February 28, 2010

The Masterplan

I’ve recently had inspiration regarding the next poetry project in my head. Basically, I’ve figured out the plot.

It’s going to be tough to write.

The main character is still percolating in my head, but basically, she is going to be dealing with someone close to her transitioning. And then, because I’m fucking lame like that, I throw a few more wrenches into the works, namely “brother” and “lover.” I’ve got their relationship slowly building in my head. Key moments, and some of the key concerns that this character is going to go through. A lot more percolation, and I’ll be ready to start writing.
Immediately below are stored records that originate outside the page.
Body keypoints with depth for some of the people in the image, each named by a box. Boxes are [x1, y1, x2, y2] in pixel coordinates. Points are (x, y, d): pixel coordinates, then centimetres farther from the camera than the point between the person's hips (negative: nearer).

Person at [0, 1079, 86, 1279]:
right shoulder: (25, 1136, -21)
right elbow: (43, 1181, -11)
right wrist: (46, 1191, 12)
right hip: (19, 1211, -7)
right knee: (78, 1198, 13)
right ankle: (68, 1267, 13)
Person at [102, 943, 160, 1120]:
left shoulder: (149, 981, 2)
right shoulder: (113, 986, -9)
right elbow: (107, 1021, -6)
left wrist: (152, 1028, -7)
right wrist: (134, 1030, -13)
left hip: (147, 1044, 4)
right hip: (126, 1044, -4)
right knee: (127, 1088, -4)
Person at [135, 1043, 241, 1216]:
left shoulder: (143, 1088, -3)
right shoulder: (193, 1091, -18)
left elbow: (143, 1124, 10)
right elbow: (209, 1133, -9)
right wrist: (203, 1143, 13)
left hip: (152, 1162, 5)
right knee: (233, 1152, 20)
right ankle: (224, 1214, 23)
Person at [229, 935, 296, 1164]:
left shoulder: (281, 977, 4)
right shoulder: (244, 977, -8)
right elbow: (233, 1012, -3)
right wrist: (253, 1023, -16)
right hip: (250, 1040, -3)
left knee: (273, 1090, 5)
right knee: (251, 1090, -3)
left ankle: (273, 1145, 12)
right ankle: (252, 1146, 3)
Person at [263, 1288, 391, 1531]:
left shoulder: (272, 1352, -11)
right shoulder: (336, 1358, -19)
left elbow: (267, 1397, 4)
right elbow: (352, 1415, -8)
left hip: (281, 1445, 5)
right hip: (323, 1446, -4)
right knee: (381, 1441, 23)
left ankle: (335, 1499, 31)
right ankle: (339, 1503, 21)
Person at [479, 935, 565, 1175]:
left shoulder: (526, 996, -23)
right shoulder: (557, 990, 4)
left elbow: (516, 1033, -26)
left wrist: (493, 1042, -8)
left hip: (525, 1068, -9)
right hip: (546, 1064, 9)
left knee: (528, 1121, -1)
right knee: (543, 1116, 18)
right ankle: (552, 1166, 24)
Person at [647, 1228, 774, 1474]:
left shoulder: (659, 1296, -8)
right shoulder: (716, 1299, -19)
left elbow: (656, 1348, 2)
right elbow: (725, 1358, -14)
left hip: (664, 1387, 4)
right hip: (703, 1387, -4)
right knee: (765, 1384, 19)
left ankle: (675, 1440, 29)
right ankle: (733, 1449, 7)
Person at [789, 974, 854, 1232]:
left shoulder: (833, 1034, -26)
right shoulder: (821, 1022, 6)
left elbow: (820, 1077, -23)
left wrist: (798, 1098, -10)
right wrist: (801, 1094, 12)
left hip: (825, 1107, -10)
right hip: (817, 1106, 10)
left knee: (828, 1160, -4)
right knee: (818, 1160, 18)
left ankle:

But goodness, the moment I realized that was what I was going to write this next book about, my stomach dropped out from under me, and I felt ill. I know you can’t see the whole thing from that bit of rambling up there, but give me a little credit: I know this is going to be something worth reading and looking at. I knew it the moment the concept hit my head. This is going to work, this is something I can write, this is something I am interested in, and this is something I have first-hand experience with. It’s doable, and it’s going to be good.
But I’m determined not to write about me, perse. I mean, I could write about my experiences. In fact, I’m sure I will write about them someday. But there’s not anywhere vaguely near enough distance yet to really do that. At the same time, I need to channel this stuff. I need to put my knowledge and understanding of such things to use. It works fairly well when I put pieces of it into short stories. I should use that here, too. I need to use parts of me. It’ll work.
Therefore, I’ve come up with this other character, and this other approach. But even just building this person (I keep calling her Jennifer in my head, so maybe that’ll be her name) makes me attempt to put myself in the other side of what’s happening, and that’s hard. It’s depressing. Though, I will admit, putting my head into the state of any character in the middle of as much turmoil as I envision for this one is going to get me like that. It’s just… really close to home.

I really know how to pick projects.

But, yes, I have a plan. I wouldn’t be surprised if I started to write poems soon for this book.

Apparently I am someone who writes books of poetry now.
Yep.

As someone who went through something similar to what your unnamed character will go through (my dearest friend decided to transition five years ago after years of agonizing), I would be very interested in reading your work someday.

Also, I’ve never commented here before, but I wanted to tell you that I really enjoy your writing. I don’t know if I could pursue any form of creative writing for my masters’, for to do so is one of the ballsiest things I can think of, so I admire you immensely for taking that risk.